Survival analysis: using time varying covariates for resolving violated PH p1 is a factor
p2 is a continuous variable
Model
m = Survival_function ~ p1 + p2

Both covariates - p1 and p2 - violate the proportional hazards assumption. I am interested in showing p1's effect on survival, p2's PH violation should just be "somehow managed" to say that the showable result was adjusted to p2.
rstanarm survival package for R offers modelling time-varying effects of covariates. Example of time-varying effect is given below.

Question
This package does not allow testing for PH assumption (there is no specific test for this purpose but plotting the effects of simple time-varying models can be a possible alternative?). If I specify the covariates in the model as "time-varying" ("tve()"), does it automatically "resolve" the PH violation (the results of the model are OK for publishing)?
m = Survival_function ~ tve(p1) + tve(p2)
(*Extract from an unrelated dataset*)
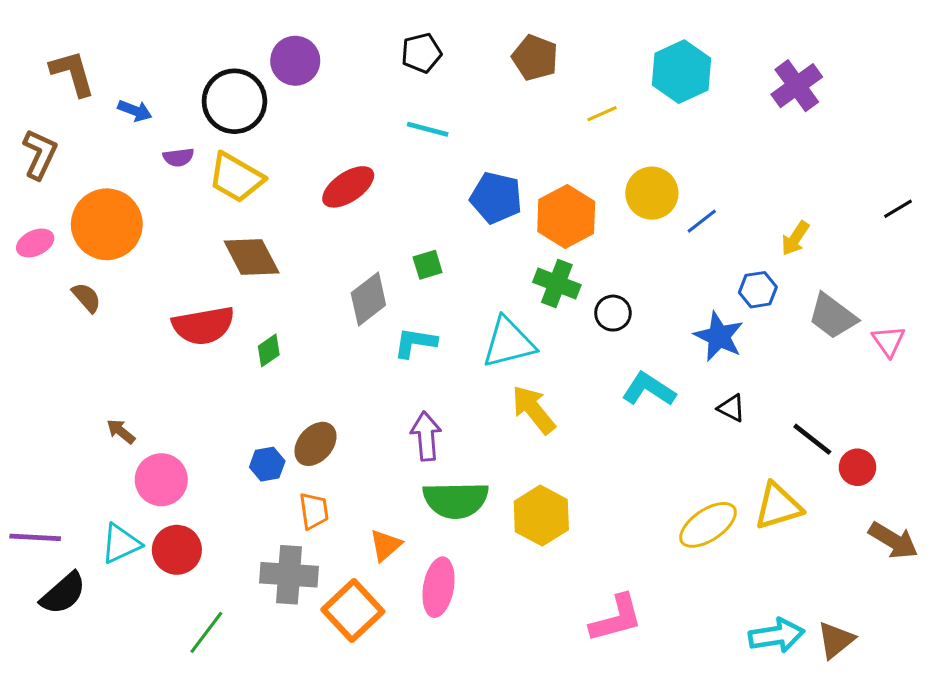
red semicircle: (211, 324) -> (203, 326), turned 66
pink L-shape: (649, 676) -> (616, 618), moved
My own understanding is that if I show a plot like above for p1, then its related PH violation would be resolved as I show a time-varying effect. Is the PH of p2 similarly "resolved"?
Or am I wrong here? The time-varying effect is similar to using restricted cubic splines in classical statistics Cox models that sometimes resolves PH and sometimes not.
 A: What you're proposing is to use time-varying effects or cofficients of covariates. To avoid confusion, restrict the phrase "time-varying covariates" to situations in which the values of covariates change over time. See the R time-varying vignette for the distinction.
Before you proceed to time-varying coefficients, try to improve the model to reduce the violation of proportional hazards (PH). Your model presently is restricted to a linear association of p2 with log hazard, and only includes two predictors. A more flexible fit of p2 and incorporation of other outcome-associated predictors might get around the PH violation. Alternatively, your data might better be handled with an accelerated-failure-time model that doesn't require PH (but comes with its own assumptions).
If you do end up needing to use time-varying coefficients in your model, there doesn't seem to be any easy computational test for PH thereafter. Although the R survival package used to report results for a cox.zph() test of PH on a model including the tt() term used to handle time-varying coefficients, that calculation was incorrect and is no longer performed starting with version 3.1-2 of the survival package. In the time-varying vignette linked above, the test for modeling PH properly thus is a visual comparison of shapes between the modeled time-dependence function and the smoothed estimates of variance-scaled Schoenfeld residuals over time from the model without the time-varying coefficient.
I'm not familiar with the rstanarm* package, but in a quick look at its manual I didn't see that the package provides those residuals for evaluation. The plot you show from the rstanarm documentation is only a comparison between the time-dependence of simulated data and what was returned by the function, so you can't really "show a plot like above for p1" for a model of empirical data. You might find a way to do a visual comparison like that in the survival package documentation if you can find a way to extract the correct residuals from the rstanarm model.
Nothing "automatically" assures that results will be "OK for publishing"; you need to be ready to document to the reader that your model is good enough for its purposes. If you choose to use a Bayesian survival model, make sure that you understand the principles very well and are prepared to defend the modeling to a skeptical reviewer. Advantages of Bayesian survival modeling have long been appreciated but still aren't what one typically sees in the literature, so your reviewers and readers might need more than the usual guidance to understand what you're doing.

*As I understand it, the Bayesian modeling used by rstanarm isn't strictly a Cox model. Unlike a standard Cox model, it seems to fit the baseline hazard directly as part of the model.